§ **PASSAGE FOR REVIEW**:
* * *
# Help catch someone Keying a car



## Gav147 (Mar 20, 2011)

Saw this shared somewhere else earlier and figured it wouldn't hurt to post it on here aswell, police appealing for info of someone caught on Dashcam keying someone's Aston Martin.

Links : http://news.met.police.uk/videos/aston-martin-dashboard-camera-cctv-19640

http://www.telegraph.co.uk/news/ukn...pram-deliberately-keys-100k-Aston-Martin.html

Hope they catch the , what anyone gets from doing this is beyond me..


----------



## R7KY D (Feb 16, 2010)

Piece of dog do 

Unlucky chump , you are going to get caught


----------



## turbosnoop (Apr 14, 2015)

As said in pulp fiction, don't **** with another mans vehicle!!!


----------



## Horatio (Oct 30, 2011)

I really hope he'll pay for the damage


----------



## Pittsy (Jun 14, 2014)
* * *
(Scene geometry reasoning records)
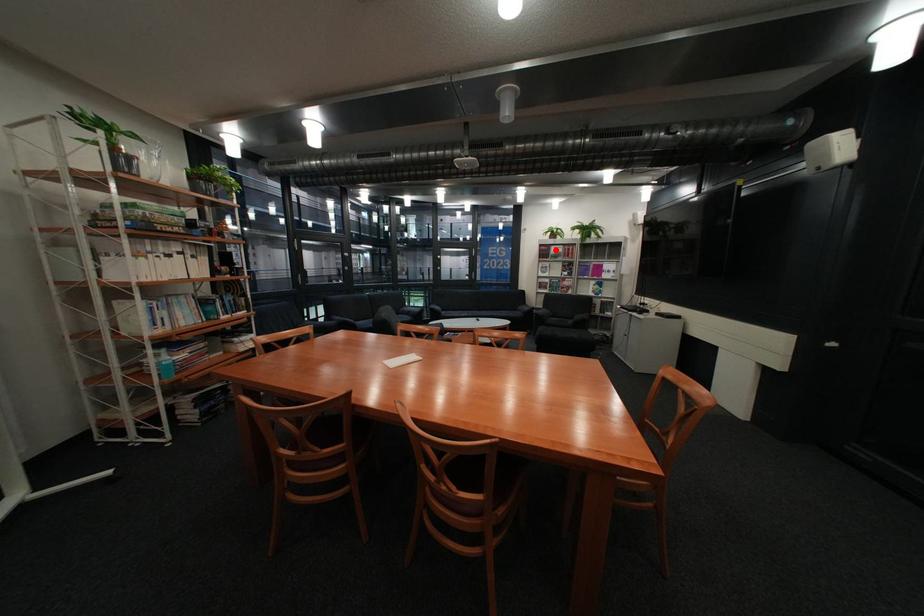
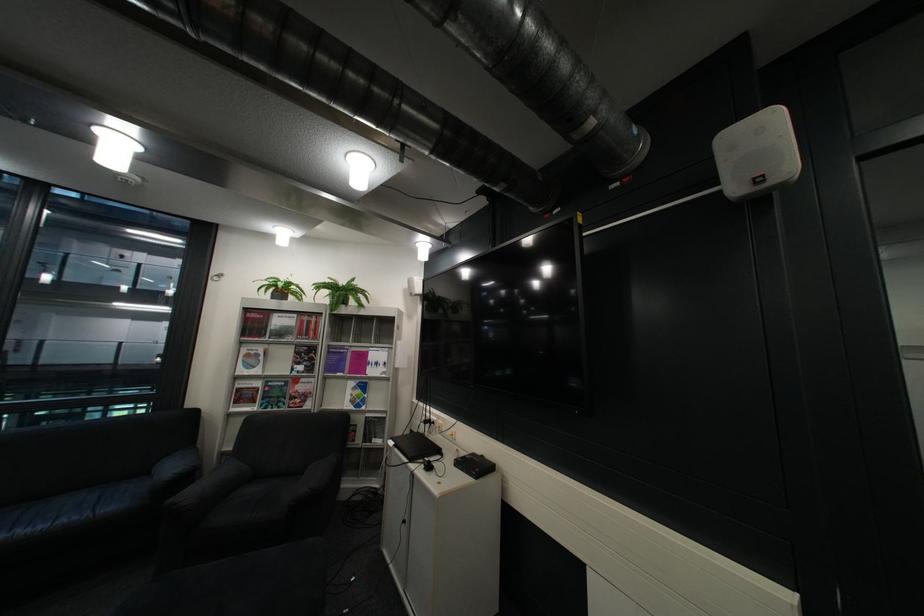
Question: I am providing you with two images of the same scene from different viewpoints. In image1, a red point is highlighted. Considering the same 3D point in image2, which of the following is correct?

Choices:
 (A) It is closer
 (B) It is farther

Answer: (B)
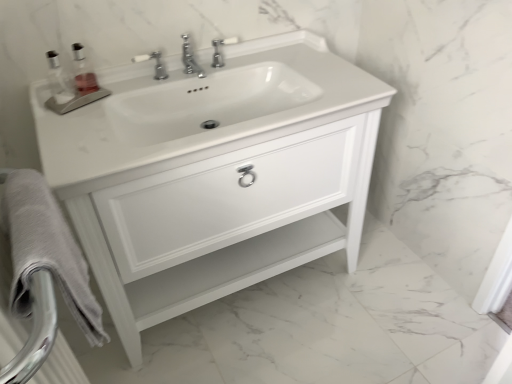
Question: Based on their positions, is clear glass soap dispenser at upper left located to the left or right of white glossy sink at center?

Choices:
 (A) right
 (B) left

Answer: (B)

Question: Is clear glass soap dispenser at upper left in front of or behind white glossy sink at center in the image?

Choices:
 (A) front
 (B) behind

Answer: (B)

Question: Which of these objects is positioned closest to the chrome metallic faucet at center?

Choices:
 (A) white glossy cabinet at center
 (B) clear glass soap dispenser at upper left
 (C) white glossy sink at center
 (D) gray cotton bath towel at lower left

Answer: (B)

Question: Estimate the real-world distances between objects in this image. Which object is farther from the white glossy cabinet at center?

Choices:
 (A) gray cotton bath towel at lower left
 (B) chrome metallic faucet at center
 (C) clear glass soap dispenser at upper left
 (D) white glossy sink at center

Answer: (C)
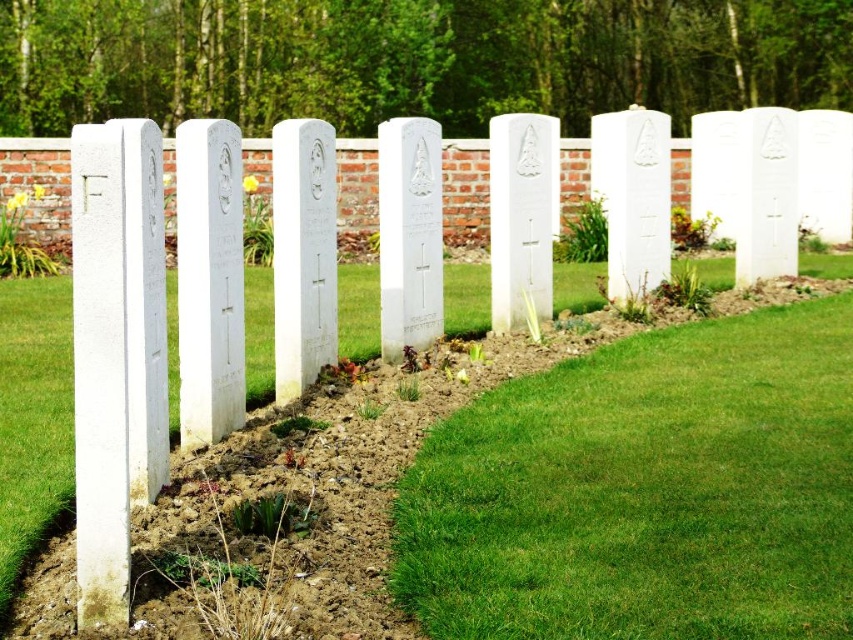
You are standing at the entrance of the cemetery and see two points marked in the image. The first point is at coordinate point (781, 438) and the second point is at coordinate point (498, 454). Which point is closer to the brick wall in the background?

Point (781, 438) is behind point (498, 454), so it is closer to the brick wall in the background.

You are a gardener planning to mow the lawn in the cemetery. You notice two patches of green grass at center and green grass at lower right. Which patch has a smaller width?

The green grass at center has a lesser width compared to green grass at lower right, so the green grass at center is the smaller one.

You are standing at the entrance of the cemetery and want to place a new headstone at the exact center of the green grass at center. According to the coordinates provided, where should you place the new headstone?

The new headstone should be placed at the coordinates point (646, 490) where the green grass at center is located.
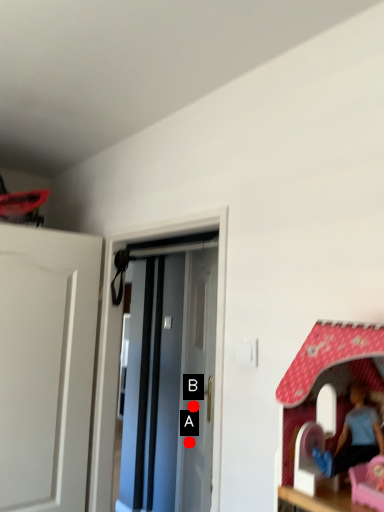
Question: Two points are circled on the image, labeled by A and B beside each circle. Which point is further to the camera?

Choices:
 (A) A is further
 (B) B is further

Answer: (A)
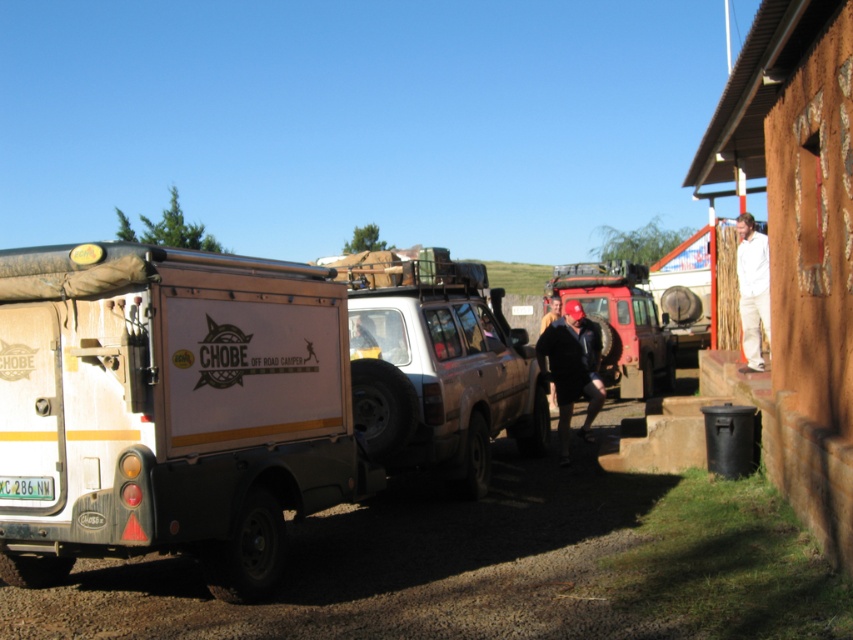
In the scene shown: Is dark blue jeans at center taller than brown leather jacket at center?

Yes, dark blue jeans at center is taller than brown leather jacket at center.

Is dark blue jeans at center in front of brown leather jacket at center?

Yes, dark blue jeans at center is in front of brown leather jacket at center.

This screenshot has height=640, width=853. Identify the location of dark blue jeans at center. (572, 369).

The height and width of the screenshot is (640, 853). What are the coordinates of `dark blue jeans at center` in the screenshot? It's located at (572, 369).

Does matte white camper at center come in front of brown leather jacket at center?

Yes, matte white camper at center is closer to the viewer.

Who is positioned more to the left, matte white camper at center or brown leather jacket at center?

Positioned to the left is matte white camper at center.

Is point (125, 444) positioned after point (543, 323)?

No, it is in front of (543, 323).

Identify the location of matte white camper at center. (169, 410).

Is matte beige suv at center to the right of dark blue jeans at center from the viewer's perspective?

Incorrect, matte beige suv at center is not on the right side of dark blue jeans at center.

From the picture: Who is taller, matte beige suv at center or dark blue jeans at center?

matte beige suv at center is taller.

What do you see at coordinates (437, 365) in the screenshot? The image size is (853, 640). I see `matte beige suv at center` at bounding box center [437, 365].

Where is `matte beige suv at center`? The height and width of the screenshot is (640, 853). matte beige suv at center is located at coordinates (437, 365).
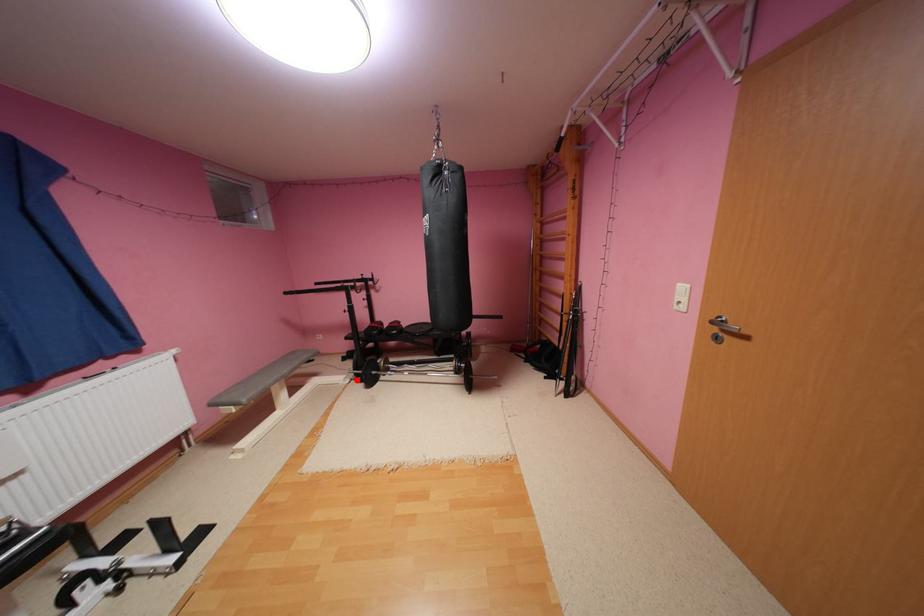
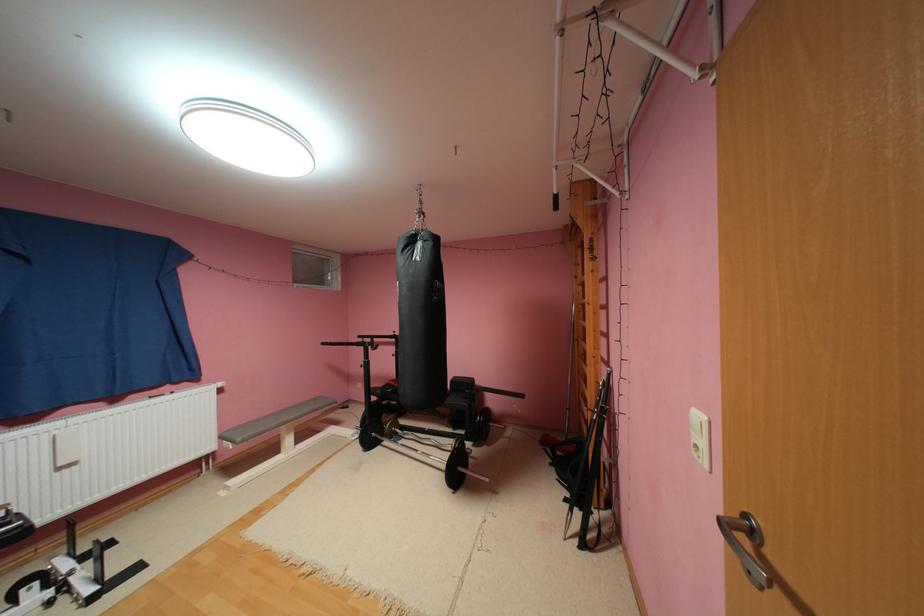
Question: A red point is marked in image1. In image2, is the corresponding 3D point closer to the camera or farther? Reply with the corresponding letter.

Choices:
 (A) The corresponding 3D point is closer.
 (B) The corresponding 3D point is farther.

Answer: (A)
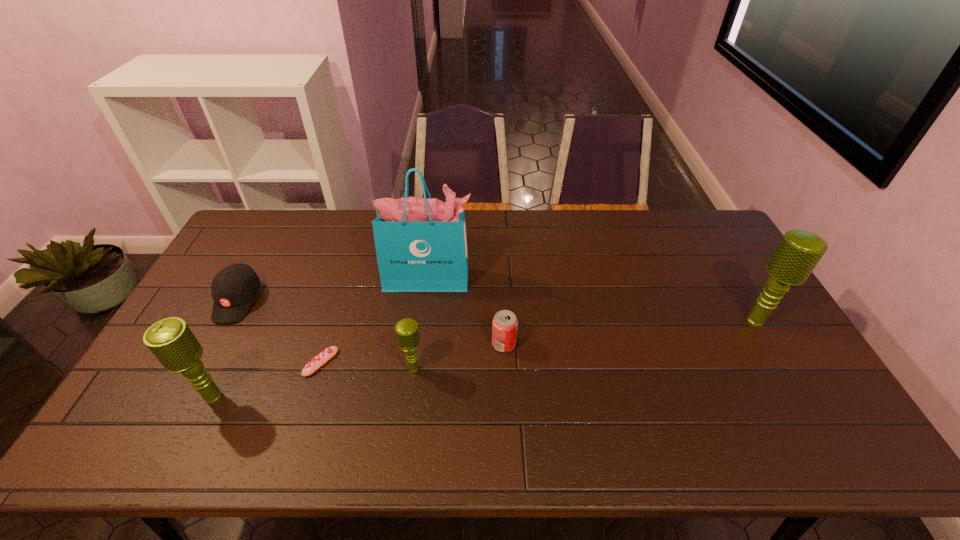
Image resolution: width=960 pixels, height=540 pixels. Identify the location of baseball cap that is positioned at the left edge. (234, 288).

This screenshot has width=960, height=540. Identify the location of object that is at the right edge. (798, 253).

Locate an element on the screen. This screenshot has width=960, height=540. object situated at the near left corner is located at coordinates [171, 341].

You are a GUI agent. You are given a task and a screenshot of the screen. Output one action in this format:
    pyautogui.click(x=<x>, y=<y>)
    Task: Click on the free region at the far edge
    This screenshot has height=540, width=960.
    Given the screenshot: What is the action you would take?
    pyautogui.click(x=500, y=212)

In the image, there is a desktop. Where is `vacant space at the near edge`? Image resolution: width=960 pixels, height=540 pixels. vacant space at the near edge is located at coordinates (667, 412).

This screenshot has height=540, width=960. In order to click on free location at the left edge of the desktop in this screenshot , I will do (x=253, y=252).

Where is `vacant space at the right edge`? This screenshot has height=540, width=960. vacant space at the right edge is located at coordinates (716, 295).

Find the location of a particular element. This screenshot has width=960, height=540. free space between the tallest object and the farthest microphone is located at coordinates (592, 300).

Identify the location of vacant point located between the soda can and the shopping bag. This screenshot has height=540, width=960. (467, 312).

This screenshot has width=960, height=540. Identify the location of free spot between the eclair and the second shortest object. (279, 332).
* * *
§ **TASK A**:
Reproduce the forum thread about the keyed Aston Martin between "Piece of dog" and "another mans vehicle!!!", inclusive.
§ **TASK B**:
In the records, rewrite only the lines between the line holding "This screenshot has height=540, width=960. In" and the last line of the records, inclusive, changing every "vacant" to "empty" and leaving all else as it stands.

§ **WORKED SOLUTION A**:
Piece of dog do 

Unlucky chump , you are going to get caught


----------



## turbosnoop (Apr 14, 2015)

As said in pulp fiction, don't **** with another mans vehicle!!!

§ **WORKED SOLUTION B**:
This screenshot has height=540, width=960. In order to click on free location at the left edge of the desktop in this screenshot , I will do (x=253, y=252).

Where is `empty space at the right edge`? This screenshot has height=540, width=960. empty space at the right edge is located at coordinates (716, 295).

Find the location of a particular element. This screenshot has width=960, height=540. free space between the tallest object and the farthest microphone is located at coordinates (592, 300).

Identify the location of empty point located between the soda can and the shopping bag. This screenshot has height=540, width=960. (467, 312).

This screenshot has width=960, height=540. Identify the location of free spot between the eclair and the second shortest object. (279, 332).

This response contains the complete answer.